▸ **Instructions**:
A. Summarize the article on Image Pakistan's sales below in exactly two sentences.
B. Carry the article on Image Pakistan's sales forward, starting right after its final sentence.

▸ **Text under study**:
-- Opening Marker --

Image Pakistan Ltd (PSX: IMAGE) is selling more clothes, but not fast enough to outrun the scars of Pakistan’s inflation shock.
The listed clothing and fabric manufacturer reported another year of double-digit revenue growth in FY25. Yet in an economy where consumer prices surged at rates north of 20% in 2022 and 2023 and remained elevated in 2024, its top line is rising more slowly than the general price level, suggesting that real volumes and basket sizes are still under pressure.
Management is responding with a familiar retail playbook: opening more stores, leaning on e-commerce and pushing into lifestyle and perfumes. Whether that will be enough to offset a cautious middle-class shopper base remains the key question for investors.
For the year ended June 2025, Image’s consolidated net sales rose 16% to Rs4.6 billion from Rs4.0 billion a year earlier. At first glance that looks healthy, but set against the inflationary backdrop it is more modest. The company’s nominal revenue growth lagged nationwide price increases.

-- Closing Marker --

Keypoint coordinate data
-- Opening Marker --

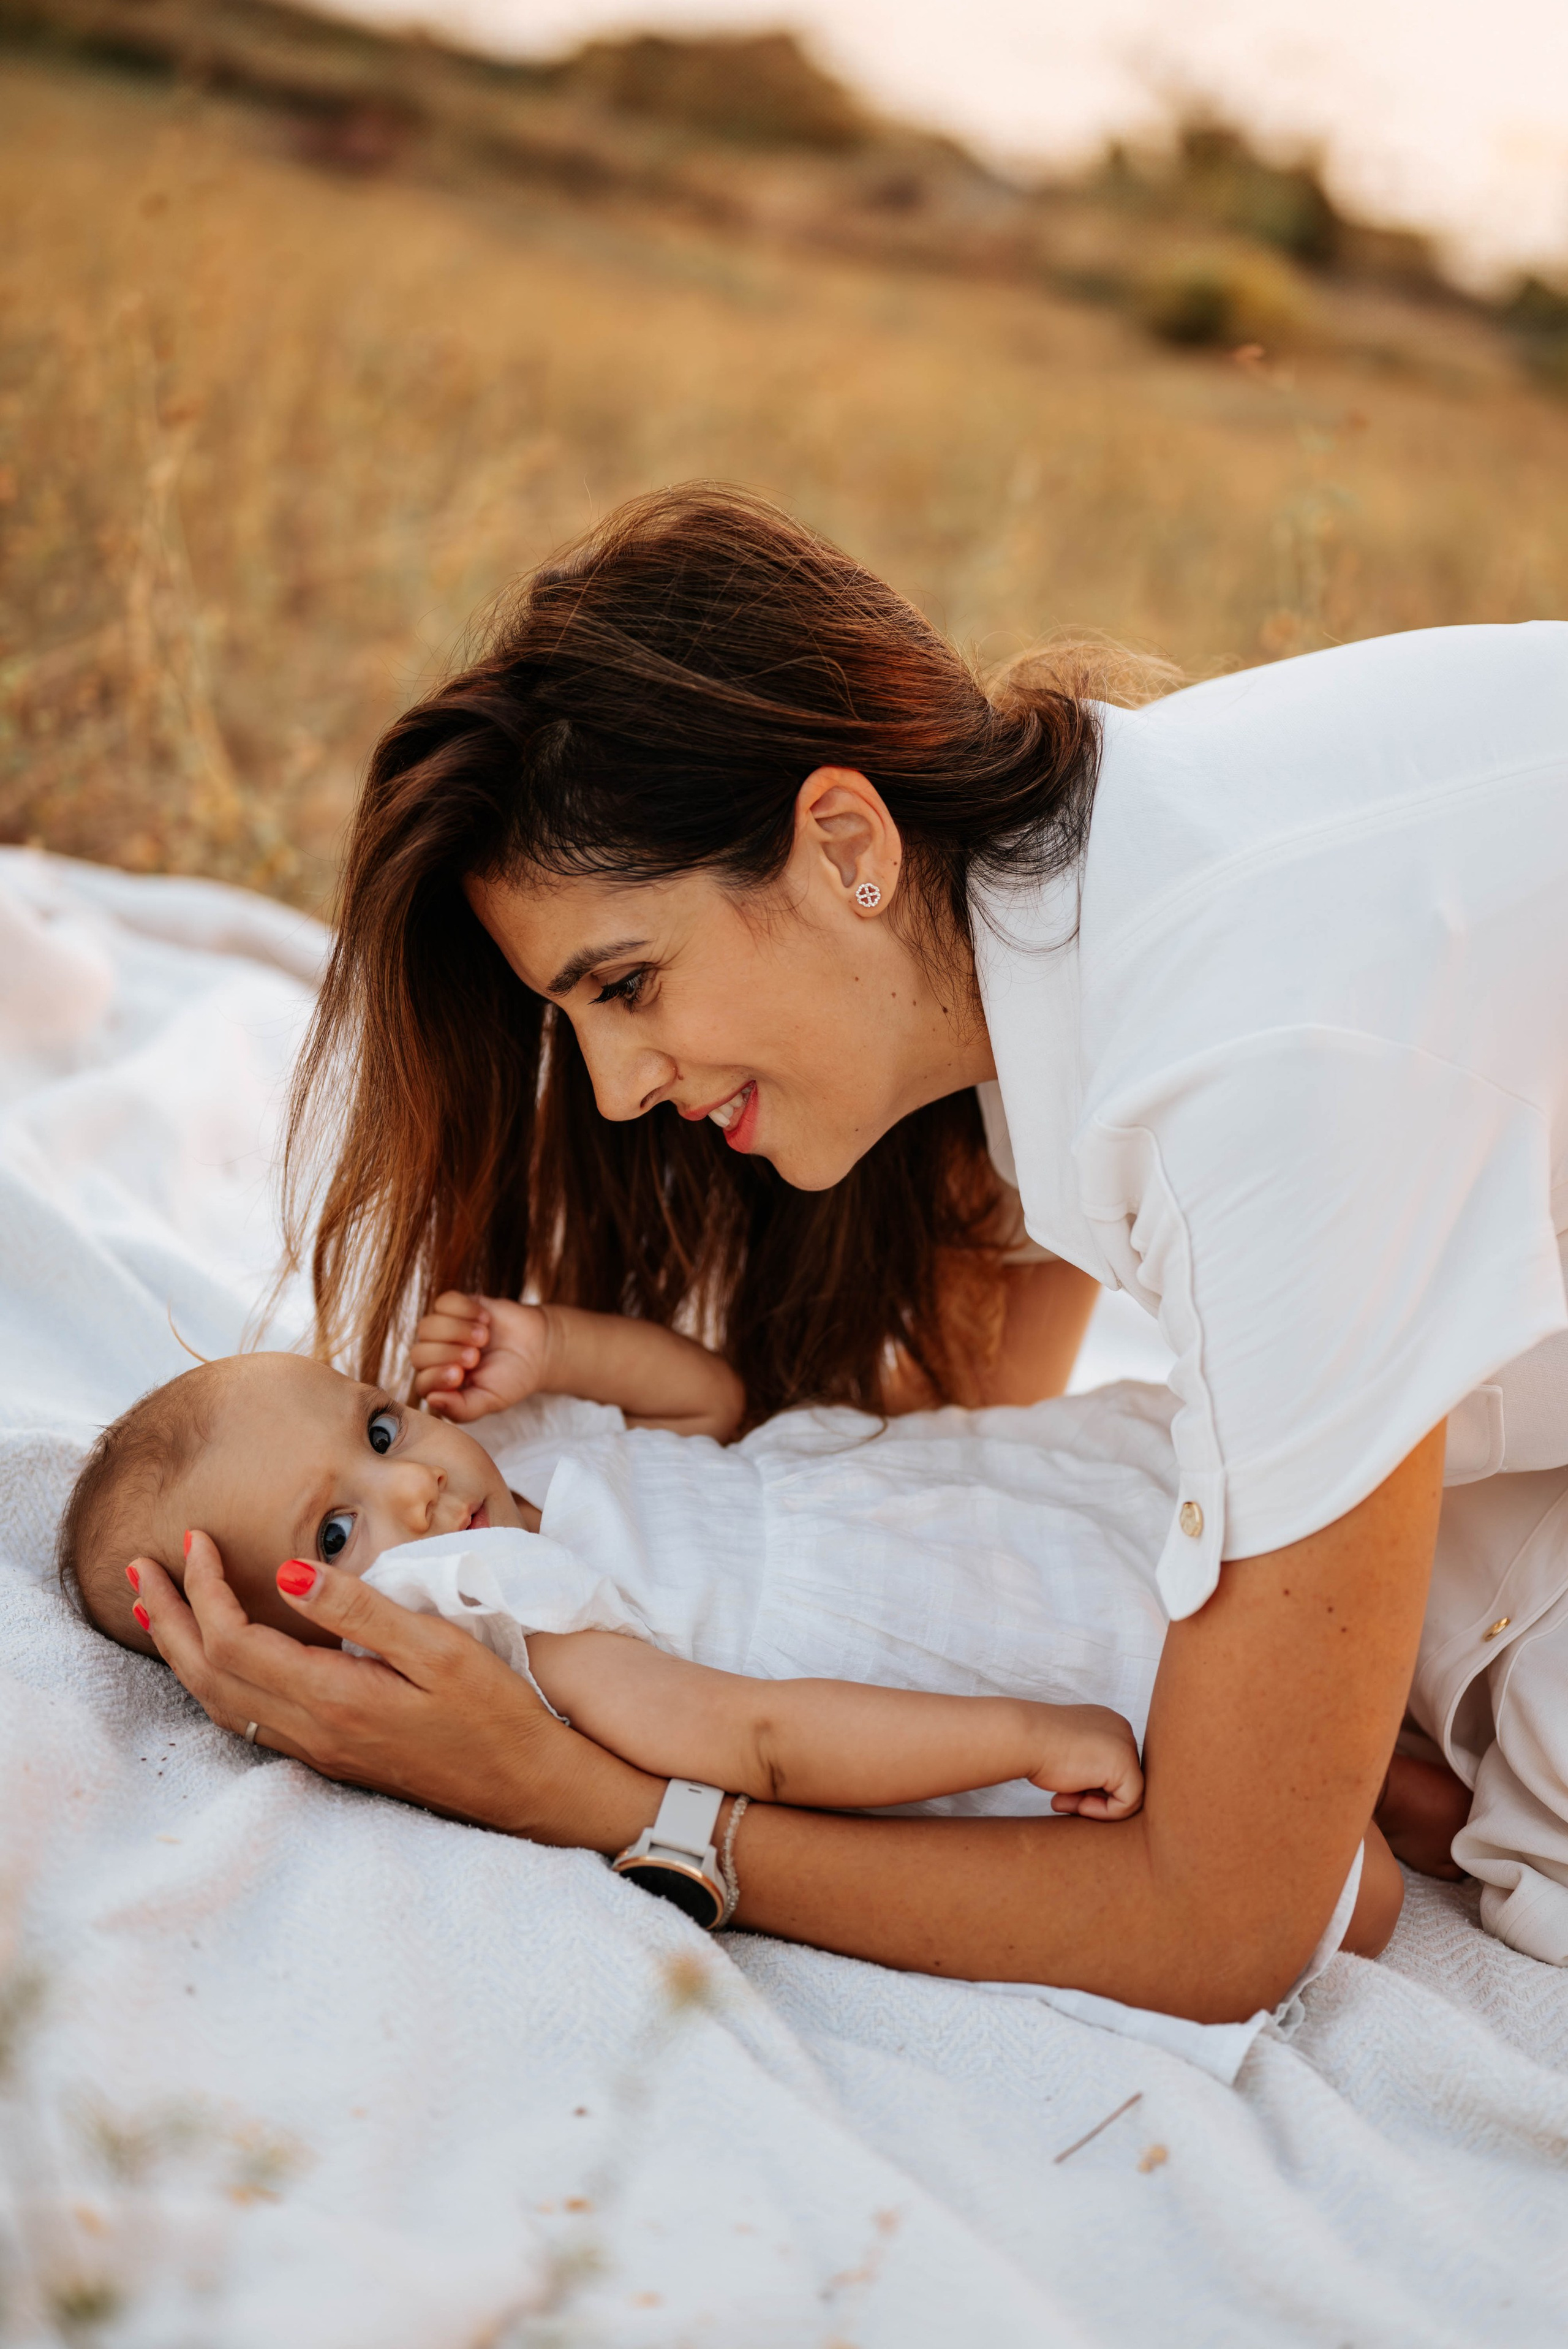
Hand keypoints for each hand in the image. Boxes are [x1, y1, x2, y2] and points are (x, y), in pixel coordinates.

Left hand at [129, 1532, 660, 1848]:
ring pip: (217, 1702)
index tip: (193, 1538)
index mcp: (333, 1697)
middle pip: (206, 1675)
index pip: (232, 1640)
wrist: (524, 1785)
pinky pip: (243, 1717)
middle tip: (139, 1566)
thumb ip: (360, 1608)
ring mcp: (315, 1749)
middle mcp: (310, 1731)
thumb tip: (285, 1573)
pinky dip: (210, 1677)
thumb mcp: (438, 1648)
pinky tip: (211, 1656)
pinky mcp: (328, 1754)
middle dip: (166, 1618)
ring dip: (179, 1649)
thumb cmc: (494, 1710)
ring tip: (156, 1606)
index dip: (202, 1588)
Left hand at [411, 1291, 552, 1422]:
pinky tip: (485, 1319)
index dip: (437, 1377)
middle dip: (448, 1354)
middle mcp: (437, 1357)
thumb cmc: (512, 1379)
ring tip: (484, 1337)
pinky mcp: (457, 1307)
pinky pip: (445, 1302)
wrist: (537, 1348)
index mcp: (442, 1385)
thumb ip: (461, 1409)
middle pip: (419, 1353)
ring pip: (428, 1326)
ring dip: (457, 1331)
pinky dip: (465, 1310)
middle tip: (475, 1356)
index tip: (461, 1374)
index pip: (422, 1382)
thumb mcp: (491, 1401)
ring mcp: (444, 1330)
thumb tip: (432, 1400)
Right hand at [1030, 1704, 1143, 1821]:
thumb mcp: (1068, 1751)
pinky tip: (1081, 1805)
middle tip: (1062, 1799)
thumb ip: (1085, 1764)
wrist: (1024, 1738)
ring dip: (1095, 1805)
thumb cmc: (1035, 1745)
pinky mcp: (1126, 1766)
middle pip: (1119, 1778)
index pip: (1110, 1765)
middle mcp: (1121, 1729)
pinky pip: (1129, 1803)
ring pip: (1126, 1793)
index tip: (1063, 1791)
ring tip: (1065, 1801)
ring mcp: (1126, 1745)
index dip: (1088, 1785)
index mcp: (1106, 1723)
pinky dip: (1105, 1813)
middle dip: (1091, 1795)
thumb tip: (1097, 1793)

-- Closing Marker --

▸ **Results by task**:
A. Image Pakistan Ltd's consolidated net sales rose 16% to Rs4.6 billion in the year ended June 2025. That growth lagged nationwide price increases after inflation topped 20% in 2022 and 2023, so management is opening more stores, leaning on e-commerce and pushing into lifestyle and perfumes, though whether this offsets a cautious middle-class shopper base remains the key question for investors.

B.
The story further into the income statement is more upbeat. Cost of sales grew just 2%, lifting gross profit by 37% to Rs2.1 billion and pushing the gross margin up from 39% to 46%. Operating profit almost doubled, climbing 93% to Rs1.2 billion, helped by relatively flat selling and distribution expenses and only a modest rise in administrative costs. Profit after tax surged 90% to Rs759 million, and basic earnings per share rose to Rs3.3 from Rs2.5.
Net margin expanded from 10% to 17%, a sizeable jump for a mid-tier fashion retailer. The board declared a cash dividend of Rs2.0 per share, having paid nothing in the previous year. As of this past Friday, the stock was trading around Rs23.9, implying a market capitalisation of roughly Rs5.5 billion, with a 52-week range between Rs14.9 and Rs36.8.
The most recent quarter paints a more nuanced picture. In 1QFY26, net sales grew a mere 7% year-on-year to Rs1.0 billion, while cost of sales jumped 17%. That shaved the gross margin down from an unusually high 54% in the same period last year to 50%, and gross profit dipped 3% to Rs505 million. Operating profit was flat at Rs302 million, and higher finance costs – almost triple from Rs18 million to Rs50 million – pushed profit after tax down 12% to Rs242 million. Quarterly EPS slipped from Rs1.2 to Rs1.1.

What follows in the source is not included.